DUBAI: Over the past few years, Saudi Arabia has hosted multiple cultural events spanning art, film and fashion. As the Kingdom accelerates toward Vision 2030, it is fast establishing itself as one of the most significant cultural hubs in the Middle East and a new report titled “New Codes of Luxury in Saudi Arabia,” by the Together Group and The Future Laboratory, has surmised that the cultural boom is opening the door for international luxury brands to gain a stronger foothold in the Saudi market.

“The visibility of these events and publicity, especially for the Saudi public, should encourage luxury brands to participate in the way they seem fit,” Abdullah AlKhorayef, real estate development director at Abdullah Ibrahim Alkhorayef Sons Co., told Arab News.

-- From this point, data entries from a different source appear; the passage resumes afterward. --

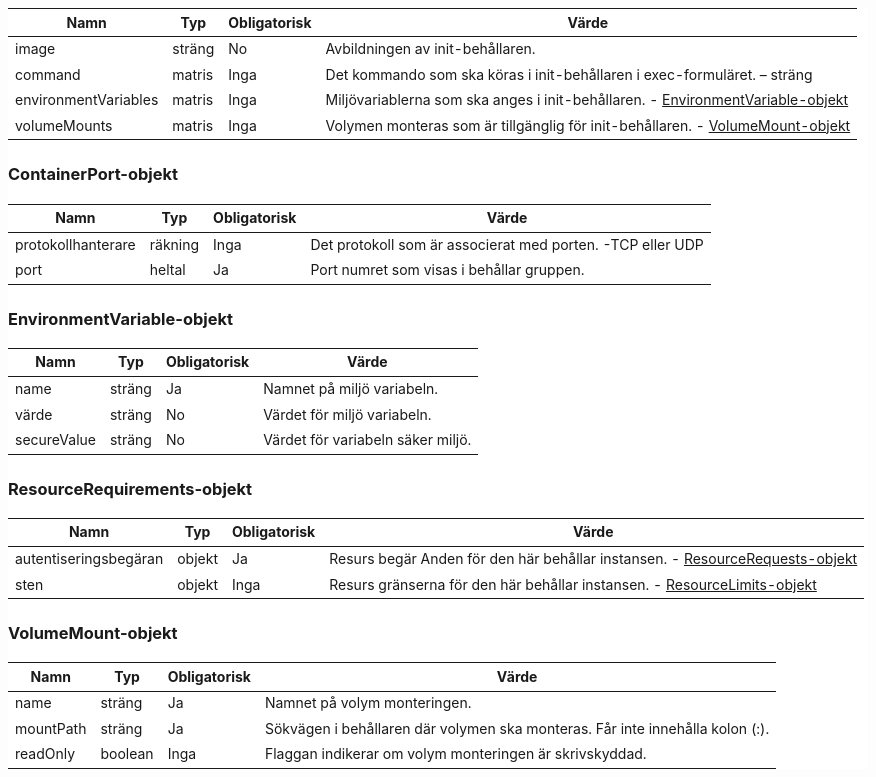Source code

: | Namn  | Typ  | Obligatorisk  | Värde |
|  ---- | ---- | ---- | ---- |
| image | sträng    | No    | Avbildningen av init-behållaren. |
| command   | matris | Inga    | Det kommando som ska köras i init-behållaren i exec-formuläret. – sträng |
| environmentVariables | matris  | Inga |Miljövariablerna som ska anges i init-behållaren. - [EnvironmentVariable-objekt](#environmentvariable-object)
| volumeMounts |matris   | Inga    | Volymen monteras som är tillgänglig för init-behållaren. - [VolumeMount-objekt](#volumemount-object)

### <a name="containerport-object"></a>ContainerPort-objekt

|  Namn | Typ | Obligatorisk | Värde |
|  ---- | ---- | ---- | ---- |
|  protokollhanterare | räkning | Inga | Det protokoll som är associerat med porten. -TCP eller UDP |
|  port | heltal | Ja | Port numret som visas i behållar gruppen. |




### <a name="environmentvariable-object"></a>EnvironmentVariable-objekt

|  Namn | Typ | Obligatorisk | Värde |
|  ---- | ---- | ---- | ---- |
|  name | sträng | Ja | Namnet på miljö variabeln. |
|  värde | sträng | No | Värdet för miljö variabeln. |
|  secureValue | sträng | No | Värdet för variabeln säker miljö. |




### <a name="resourcerequirements-object"></a>ResourceRequirements-objekt

|  Namn | Typ | Obligatorisk | Värde |
|  ---- | ---- | ---- | ---- |
|  autentiseringsbegäran | objekt | Ja | Resurs begär Anden för den här behållar instansen. - [ResourceRequests-objekt](#resourcerequests-object) |
|  sten | objekt | Inga | Resurs gränserna för den här behållar instansen. - [ResourceLimits-objekt](#resourcelimits-object) |




### <a name="volumemount-object"></a>VolumeMount-objekt

|  Namn | Typ | Obligatorisk | Värde |
|  ---- | ---- | ---- | ---- |
|  name | sträng | Ja | Namnet på volym monteringen. |
|  mountPath | sträng | Ja | Sökvägen i behållaren där volymen ska monteras. Får inte innehålla kolon (:). |
|  readOnly | boolean | Inga | Flaggan indikerar om volym monteringen är skrivskyddad. |
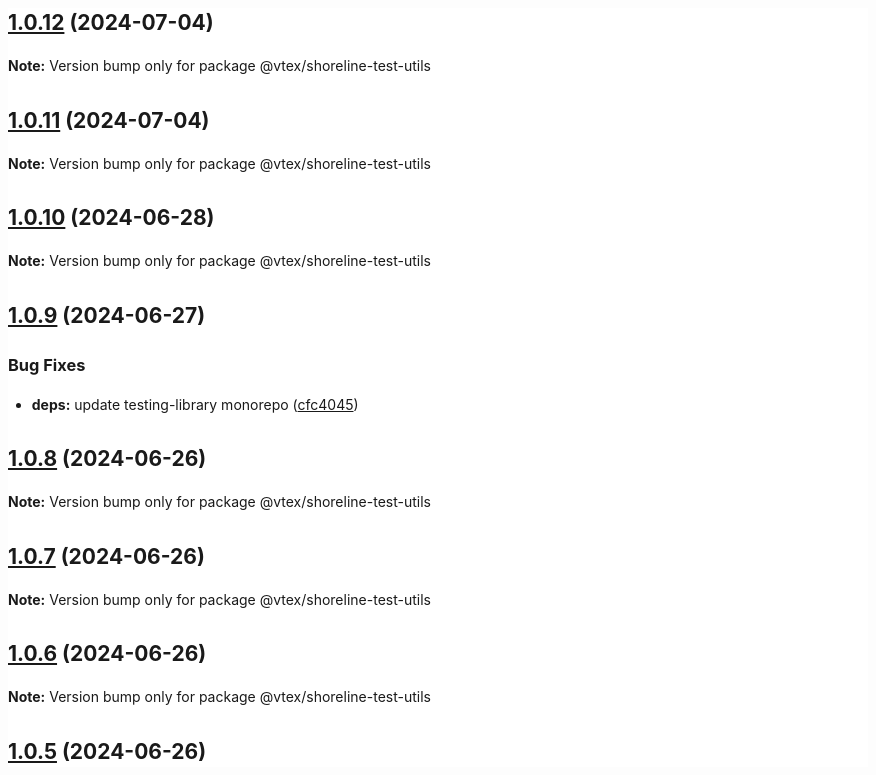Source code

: ## [1.0.12](https://github.com/vtex/shoreline/compare/@vtex/shoreline-test-utils@1.0.11...@vtex/shoreline-test-utils@1.0.12) (2024-07-04)

**Note:** Version bump only for package @vtex/shoreline-test-utils

## [1.0.11](https://github.com/vtex/shoreline/compare/@vtex/shoreline-test-utils@1.0.10...@vtex/shoreline-test-utils@1.0.11) (2024-07-04)

**Note:** Version bump only for package @vtex/shoreline-test-utils

## [1.0.10](https://github.com/vtex/shoreline/compare/@vtex/shoreline-test-utils@1.0.9...@vtex/shoreline-test-utils@1.0.10) (2024-06-28)

**Note:** Version bump only for package @vtex/shoreline-test-utils

## [1.0.9](https://github.com/vtex/shoreline/compare/@vtex/shoreline-test-utils@1.0.8...@vtex/shoreline-test-utils@1.0.9) (2024-06-27)

### Bug Fixes

- **deps:** update testing-library monorepo ([cfc4045](https://github.com/vtex/shoreline/commit/cfc4045e8717678eefdd7d272178a1c63466d611))

## [1.0.8](https://github.com/vtex/shoreline/compare/@vtex/shoreline-test-utils@1.0.7...@vtex/shoreline-test-utils@1.0.8) (2024-06-26)

**Note:** Version bump only for package @vtex/shoreline-test-utils

## [1.0.7](https://github.com/vtex/shoreline/compare/@vtex/shoreline-test-utils@1.0.6...@vtex/shoreline-test-utils@1.0.7) (2024-06-26)

**Note:** Version bump only for package @vtex/shoreline-test-utils

## [1.0.6](https://github.com/vtex/shoreline/compare/@vtex/shoreline-test-utils@1.0.5...@vtex/shoreline-test-utils@1.0.6) (2024-06-26)

**Note:** Version bump only for package @vtex/shoreline-test-utils

## [1.0.5](https://github.com/vtex/shoreline/compare/@vtex/shoreline-test-utils@1.0.4...@vtex/shoreline-test-utils@1.0.5) (2024-06-26)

The report surmises that Saudi Arabia’s creative economies and cultural sectors are in growth mode and states: “The domestic fashion industry, led by the Fashion Commission, is gaining international recognition. Events like Riyadh Season, the Diriyah Biennale and the Red Sea International Film Festival, and investments in the entertainment and video game sectors, are helping establish Saudi Arabia as a leisure hub.”

“I think, now, Saudi Arabia is the biggest cultural hub in the Middle East. Brands need to understand that and not compare it to other regional cities. They need to invest in understanding the Saudi culture, people, and vision,” explained AlKhorayef. He believes that plans for a diversified economy, as set out in Saudi Arabia’s Vision 2030 plan, are clearly defined and international brands need to take the program

 seriously by compounding their presence in the country. “Employing Saudis and investing in the country will give them a huge advantage over the competition,” he said.  

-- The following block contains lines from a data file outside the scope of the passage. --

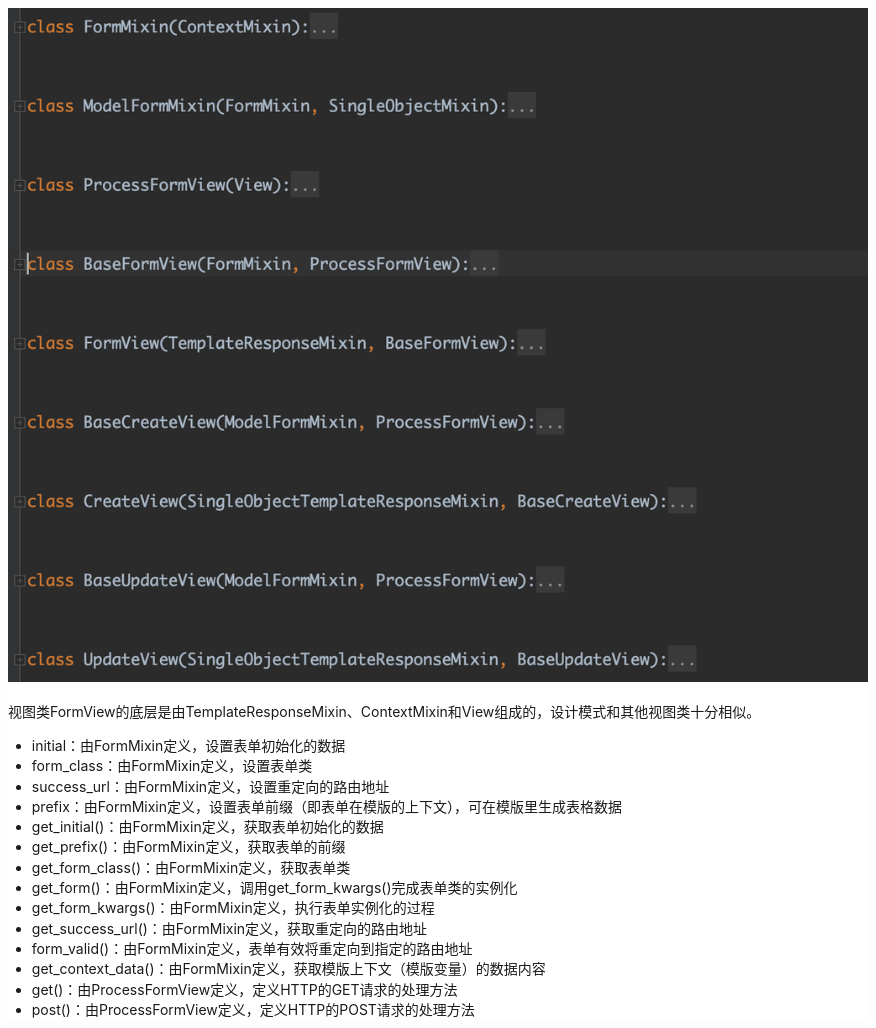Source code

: <img src="./pics/43.png">

​	视图类FormView的底层是由TemplateResponseMixin、ContextMixin和View组成的，设计模式和其他视图类十分相似。

- initial：由FormMixin定义，设置表单初始化的数据
- form_class：由FormMixin定义，设置表单类
- success_url：由FormMixin定义，设置重定向的路由地址
- prefix：由FormMixin定义，设置表单前缀（即表单在模版的上下文），可在模版里生成表格数据
- get_initial()：由FormMixin定义，获取表单初始化的数据
- get_prefix()：由FormMixin定义，获取表单的前缀
- get_form_class()：由FormMixin定义，获取表单类
- get_form()：由FormMixin定义，调用get_form_kwargs()完成表单类的实例化
- get_form_kwargs()：由FormMixin定义，执行表单实例化的过程
- get_success_url()：由FormMixin定义，获取重定向的路由地址
- form_valid()：由FormMixin定义，表单有效将重定向到指定的路由地址
- get_context_data()：由FormMixin定义，获取模版上下文（模版变量）的数据内容
- get()：由ProcessFormView定义，定义HTTP的GET请求的处理方法
- post()：由ProcessFormView定义，定义HTTP的POST请求的处理方法
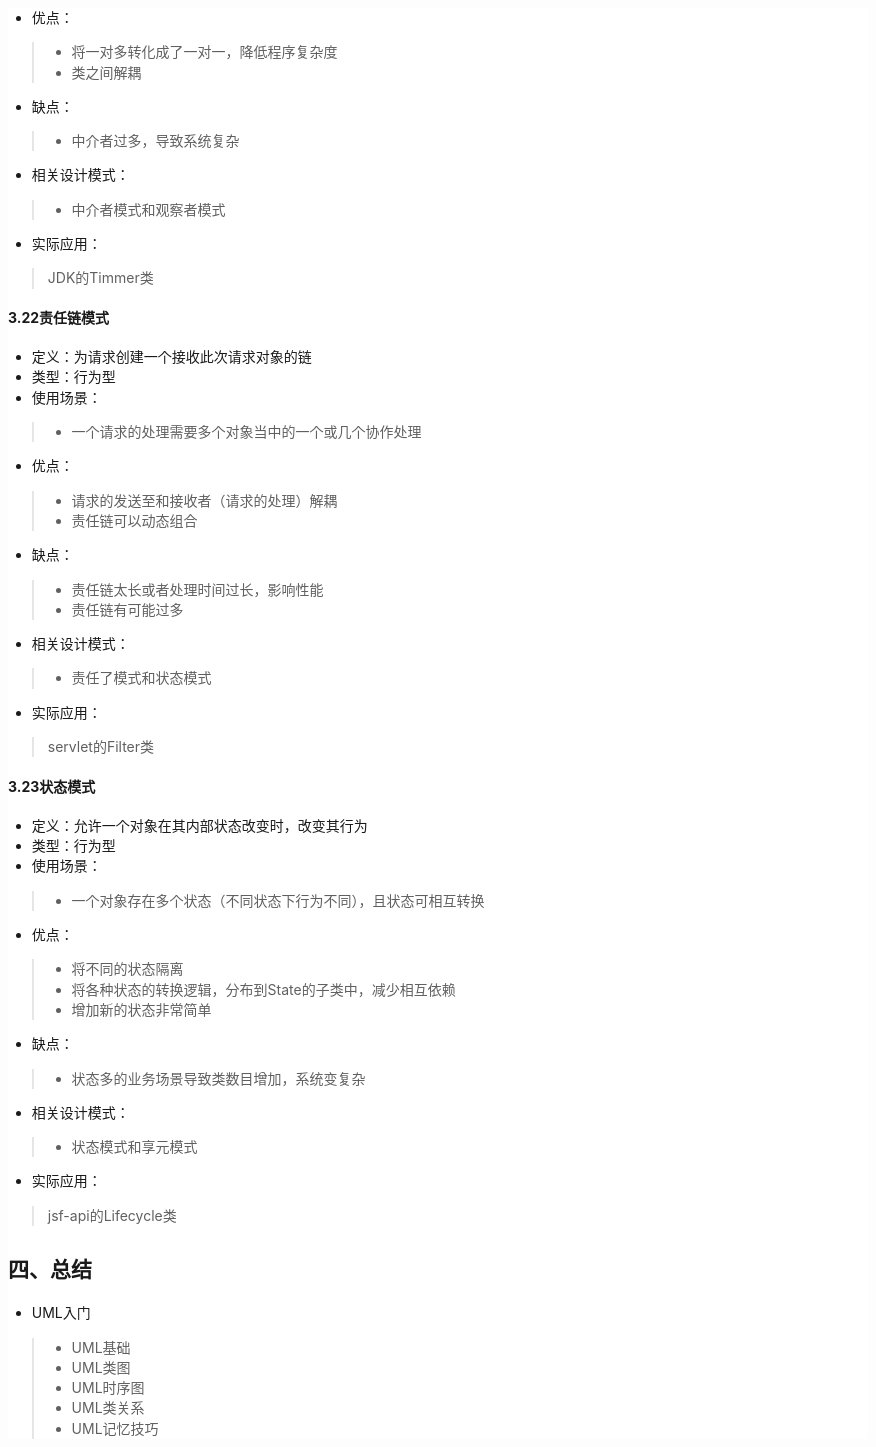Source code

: + 优点：
>* 将一对多转化成了一对一，降低程序复杂度
>* 类之间解耦

+ 缺点：
>* 中介者过多，导致系统复杂

+ 相关设计模式：
>* 中介者模式和观察者模式

+ 实际应用：
> JDK的Timmer类

#### 3.22责任链模式
+ 定义：为请求创建一个接收此次请求对象的链
+ 类型：行为型
+ 使用场景：
>* 一个请求的处理需要多个对象当中的一个或几个协作处理

+ 优点：
>* 请求的发送至和接收者（请求的处理）解耦
>* 责任链可以动态组合

+ 缺点：
>* 责任链太长或者处理时间过长，影响性能
>* 责任链有可能过多

+ 相关设计模式：
>* 责任了模式和状态模式

+ 实际应用：
> servlet的Filter类

#### 3.23状态模式

+ 定义：允许一个对象在其内部状态改变时，改变其行为
+ 类型：行为型
+ 使用场景：
>* 一个对象存在多个状态（不同状态下行为不同），且状态可相互转换

+ 优点：
>* 将不同的状态隔离
>* 将各种状态的转换逻辑，分布到State的子类中，减少相互依赖
>* 增加新的状态非常简单

+ 缺点：
>* 状态多的业务场景导致类数目增加，系统变复杂

+ 相关设计模式：
>* 状态模式和享元模式

+ 实际应用：
> jsf-api的Lifecycle类

## 四、总结
+ UML入门
>* UML基础
>* UML类图
>* UML时序图
>* UML类关系
>* UML记忆技巧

According to the report, luxury brands are beginning to take note. For instance, last year, German luxury e-tailer Mytheresa hosted an event in Riyadh and collaborated with Saudi influencer Nojoud Al-Rumaihi for its 2023 Ramadan and Eid campaign. Additionally, the e-tailer is ambitious to establish its footprint in the Kingdom and is increasing its on-ground presence via on-site personal shoppers, local PR initiatives and exclusive events for VIP customers. Also, in 2023, the National Museum of Saudi Arabia hosted the “Van Cleef & Arpels: Time, Nature, Love” exhibition featuring 280 important pieces – some of which belonged to royalty and iconic Hollywood celebrities.

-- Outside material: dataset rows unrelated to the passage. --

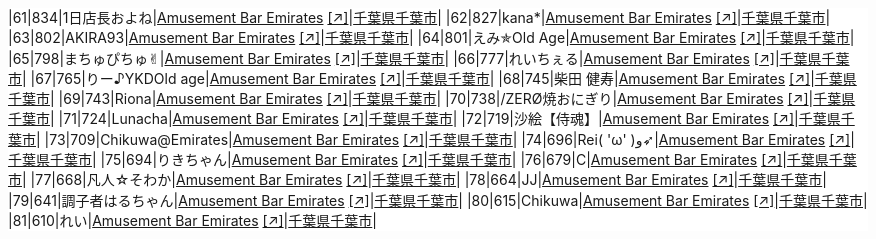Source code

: |61|834|<span class="rank-name-dl">1日店長およね</span>|<a href="/darts/rank/shops/ffbe924bf97d20b4a3f63593b5358cc4.html">Amusement Bar Emirates</a> <a href="https://search.dartslive.com/jp/shop/ffbe924bf97d20b4a3f63593b5358cc4">[↗]</a>|<a href="/darts/rank/千葉県/千葉市">千葉県千葉市</a>|
|62|827|<span class="rank-name-dl">kana*</span>|<a href="/darts/rank/shops/ffbe924bf97d20b4a3f63593b5358cc4.html">Amusement Bar Emirates</a> <a href="https://search.dartslive.com/jp/shop/ffbe924bf97d20b4a3f63593b5358cc4">[↗]</a>|<a href="/darts/rank/千葉県/千葉市">千葉県千葉市</a>|
|63|802|<span class="rank-name-dl">AKIRA93</span>|<a href="/darts/rank/shops/ffbe924bf97d20b4a3f63593b5358cc4.html">Amusement Bar Emirates</a> <a href="https://search.dartslive.com/jp/shop/ffbe924bf97d20b4a3f63593b5358cc4">[↗]</a>|<a href="/darts/rank/千葉県/千葉市">千葉県千葉市</a>|
|64|801|<span class="rank-name-dl">えみ✯Old Age</span>|<a href="/darts/rank/shops/ffbe924bf97d20b4a3f63593b5358cc4.html">Amusement Bar Emirates</a> <a href="https://search.dartslive.com/jp/shop/ffbe924bf97d20b4a3f63593b5358cc4">[↗]</a>|<a href="/darts/rank/千葉県/千葉市">千葉県千葉市</a>|
|65|798|<span class="rank-name-dl">まちゅぴちゅ✌︎</span>|<a href="/darts/rank/shops/ffbe924bf97d20b4a3f63593b5358cc4.html">Amusement Bar Emirates</a> <a href="https://search.dartslive.com/jp/shop/ffbe924bf97d20b4a3f63593b5358cc4">[↗]</a>|<a href="/darts/rank/千葉県/千葉市">千葉県千葉市</a>|
|66|777|<span class="rank-name-dl">れいちぇる</span>|<a href="/darts/rank/shops/ffbe924bf97d20b4a3f63593b5358cc4.html">Amusement Bar Emirates</a> <a href="https://search.dartslive.com/jp/shop/ffbe924bf97d20b4a3f63593b5358cc4">[↗]</a>|<a href="/darts/rank/千葉県/千葉市">千葉県千葉市</a>|
|67|765|<span class="rank-name-dl">りー♪YKDOld age</span>|<a href="/darts/rank/shops/ffbe924bf97d20b4a3f63593b5358cc4.html">Amusement Bar Emirates</a> <a href="https://search.dartslive.com/jp/shop/ffbe924bf97d20b4a3f63593b5358cc4">[↗]</a>|<a href="/darts/rank/千葉県/千葉市">千葉県千葉市</a>|
|68|745|<span class="rank-name-dl">柴田 健寿</span>|<a href="/darts/rank/shops/ffbe924bf97d20b4a3f63593b5358cc4.html">Amusement Bar Emirates</a> <a href="https://search.dartslive.com/jp/shop/ffbe924bf97d20b4a3f63593b5358cc4">[↗]</a>|<a href="/darts/rank/千葉県/千葉市">千葉県千葉市</a>|
|69|743|<span class="rank-name-dl">Riona</span>|<a href="/darts/rank/shops/ffbe924bf97d20b4a3f63593b5358cc4.html">Amusement Bar Emirates</a> <a href="https://search.dartslive.com/jp/shop/ffbe924bf97d20b4a3f63593b5358cc4">[↗]</a>|<a href="/darts/rank/千葉県/千葉市">千葉県千葉市</a>|
|70|738|<span class="rank-name-dl">/ZERØ焼おにぎり</span>|<a href="/darts/rank/shops/ffbe924bf97d20b4a3f63593b5358cc4.html">Amusement Bar Emirates</a> <a href="https://search.dartslive.com/jp/shop/ffbe924bf97d20b4a3f63593b5358cc4">[↗]</a>|<a href="/darts/rank/千葉県/千葉市">千葉県千葉市</a>|
|71|724|<span class="rank-name-dl">Lunacha</span>|<a href="/darts/rank/shops/ffbe924bf97d20b4a3f63593b5358cc4.html">Amusement Bar Emirates</a> <a href="https://search.dartslive.com/jp/shop/ffbe924bf97d20b4a3f63593b5358cc4">[↗]</a>|<a href="/darts/rank/千葉県/千葉市">千葉県千葉市</a>|
|72|719|<span class="rank-name-dl">沙絵【侍魂】</span>|<a href="/darts/rank/shops/ffbe924bf97d20b4a3f63593b5358cc4.html">Amusement Bar Emirates</a> <a href="https://search.dartslive.com/jp/shop/ffbe924bf97d20b4a3f63593b5358cc4">[↗]</a>|<a href="/darts/rank/千葉県/千葉市">千葉県千葉市</a>|
|73|709|<span class="rank-name-dl">Chikuwa@Emirates</span>|<a href="/darts/rank/shops/ffbe924bf97d20b4a3f63593b5358cc4.html">Amusement Bar Emirates</a> <a href="https://search.dartslive.com/jp/shop/ffbe924bf97d20b4a3f63593b5358cc4">[↗]</a>|<a href="/darts/rank/千葉県/千葉市">千葉県千葉市</a>|
|74|696|<span class="rank-name-dl">Rei( &#x27;ω&#x27; )و➶</span>|<a href="/darts/rank/shops/ffbe924bf97d20b4a3f63593b5358cc4.html">Amusement Bar Emirates</a> <a href="https://search.dartslive.com/jp/shop/ffbe924bf97d20b4a3f63593b5358cc4">[↗]</a>|<a href="/darts/rank/千葉県/千葉市">千葉県千葉市</a>|
|75|694|<span class="rank-name-dl">りきちゃん</span>|<a href="/darts/rank/shops/ffbe924bf97d20b4a3f63593b5358cc4.html">Amusement Bar Emirates</a> <a href="https://search.dartslive.com/jp/shop/ffbe924bf97d20b4a3f63593b5358cc4">[↗]</a>|<a href="/darts/rank/千葉県/千葉市">千葉県千葉市</a>|
|76|679|<span class="rank-name-dl">C</span>|<a href="/darts/rank/shops/ffbe924bf97d20b4a3f63593b5358cc4.html">Amusement Bar Emirates</a> <a href="https://search.dartslive.com/jp/shop/ffbe924bf97d20b4a3f63593b5358cc4">[↗]</a>|<a href="/darts/rank/千葉県/千葉市">千葉県千葉市</a>|
|77|668|<span class="rank-name-dl">凡人☆そわか</span>|<a href="/darts/rank/shops/ffbe924bf97d20b4a3f63593b5358cc4.html">Amusement Bar Emirates</a> <a href="https://search.dartslive.com/jp/shop/ffbe924bf97d20b4a3f63593b5358cc4">[↗]</a>|<a href="/darts/rank/千葉県/千葉市">千葉県千葉市</a>|
|78|664|<span class="rank-name-dl">JJ</span>|<a href="/darts/rank/shops/ffbe924bf97d20b4a3f63593b5358cc4.html">Amusement Bar Emirates</a> <a href="https://search.dartslive.com/jp/shop/ffbe924bf97d20b4a3f63593b5358cc4">[↗]</a>|<a href="/darts/rank/千葉県/千葉市">千葉県千葉市</a>|
|79|641|<span class="rank-name-dl">調子者はるちゃん</span>|<a href="/darts/rank/shops/ffbe924bf97d20b4a3f63593b5358cc4.html">Amusement Bar Emirates</a> <a href="https://search.dartslive.com/jp/shop/ffbe924bf97d20b4a3f63593b5358cc4">[↗]</a>|<a href="/darts/rank/千葉県/千葉市">千葉県千葉市</a>|
|80|615|<span class="rank-name-dl">Chikuwa</span>|<a href="/darts/rank/shops/ffbe924bf97d20b4a3f63593b5358cc4.html">Amusement Bar Emirates</a> <a href="https://search.dartslive.com/jp/shop/ffbe924bf97d20b4a3f63593b5358cc4">[↗]</a>|<a href="/darts/rank/千葉県/千葉市">千葉県千葉市</a>|
|81|610|<span class="rank-name-dl">れい</span>|<a href="/darts/rank/shops/ffbe924bf97d20b4a3f63593b5358cc4.html">Amusement Bar Emirates</a> <a href="https://search.dartslive.com/jp/shop/ffbe924bf97d20b4a3f63593b5358cc4">[↗]</a>|<a href="/darts/rank/千葉県/千葉市">千葉県千葉市</a>|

Another local industry that is fast growing is fashion. According to the report, the nascent industry is a pivotal element of Vision 2030 and one expected to contribute 1.4 percent to the Kingdom’s GDP, according to Forbes. With the advent of fashion week, held last year in Riyadh, the exposure of homegrown designers is further amplified, offering ample opportunities for homegrown luxury brands to gain a foothold in the market. “The fashion industry has multiple advantages – from preserving and documenting to shaping the culture. Alongside providing employment, industrial manufacturing, and services. This will all eventually help the economy to become less reliant on oil,” AlKhorayef elaborated.